Metabolic Pathway Analysis

In order to investigate whether differences in metabolic pathways between the PMR and PMRP groups, the metabolic pathways were constructed by importing the identifed potential metabolites’ HMDB into MetaboAnalyst 4.0. It is a useful online tool for analyzing complex and intertwining or enriching metabolic pathways.^32,33) The p-value of pathway impact was calculated. The threshold was set to 0.01, and values above this threshold were filtered out as significant pathways. HMDB of biomarkers were imported into the MetaboAnalyst 4.0 to find the specific pathways.

A clustering heat map directly revealed the variation of biomarkers (Fig. 10). Fold change is often used to further investigate the magnitude of change of biomarkers. Compared with the PMR group, the PMRP group showed increased levels of ceramide (d18 : 1/16 : 0), myristic acid, (Z)-9-heptadecenoic acid, and nonadecanoic acid, whereas the levels of other biomarkers were decreased (Table 1). Metabolite correlation analysis was revealed by heat map plotting (Fig. 11). We performed the metabolites sets enrichment analysis. The top six routes for scoring were taurine and hypotaurine metabolism, sphingolipid metabolism, glycerophospholipid metabolism, nicotinate and nicotinamide metabolism, arginine and proline metabolism, and primary bile acid biosynthesis. Bile acid biosynthesis was the most differential pathway (Figs. 12A, B, Table 2). Clicking the corresponding node (Fig. 13A), we can obverve the pathway view on the panel (Fig. 13). Labels within small boxes correspond to KEGG identifiers for metabolites. In Fig. 13A, the metabolites were taurine (C00245, HMDB0000251) and taurocholic acid (C05122, HMDB0000036). In Fig. 13B the metabolite was N-acylsphingosine (C00195, HMDB0004947). In Fig. 13C, the metabolites were phosphatidylcholine (C00157, HMDB00564), phosphatidylethanolamine (C00350, HMDB05779) and lyso-phosphatidylcholine (lysoPC) (18 : 1(9Z)) (C04230, HMDB0002815). In Fig. 13D, the metabolites were phosphatidylcholine (C00157, HMDB00564) and phosphatidylethanolamine (C00350, HMDB05779). In Fig. 13E, the metabolite was L-ornithine (C00077, HMDB0000214). In Fig. 13F, the metabolites were taurine (C00245, HMDB0000251), cholic acid (C00695, HMDB0000619), glycocholic acid (C01921, HMDB0000138), taurocholic acid (C05122, HMDB0000036), glycochenodeoxycholic acid (C05466, HMDB0000637), and chenodeoxycholic acid (C02528, HMDB0000518).

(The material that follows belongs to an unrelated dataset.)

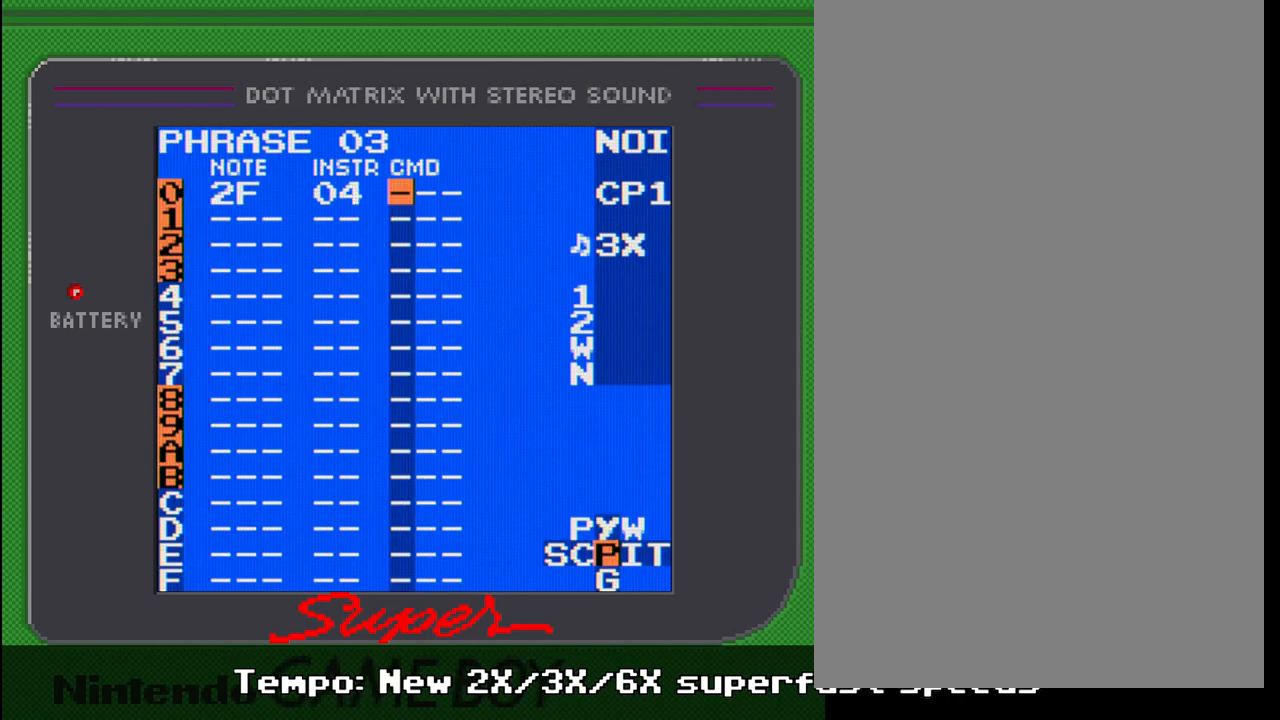
{"buttons": ["A", "DPAD_LEFT"], "events": [[17, "A", "down"], [433, "DPAD_LEFT", "down"]]}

Fig. 10. Clustering Heatmap of the Biomarkers between PMR (Class Red) and PMRP Group (Class Green)

Rows: samples; Columns: biomarkers (Numbers 1–10 below represent samples in each group). (Color figure can be accessed in the online version.)

Fig. 11. Heatmap Correlation Analysis of Biomarkers to Biomarkers

(Color figure can be accessed in the online version.)

Fig. 12. A. Summary of Pathway Analysis Using MetPA; B. Metabolites Sets Enrichment Overview of Pathways

(Color figure can be accessed in the online version.)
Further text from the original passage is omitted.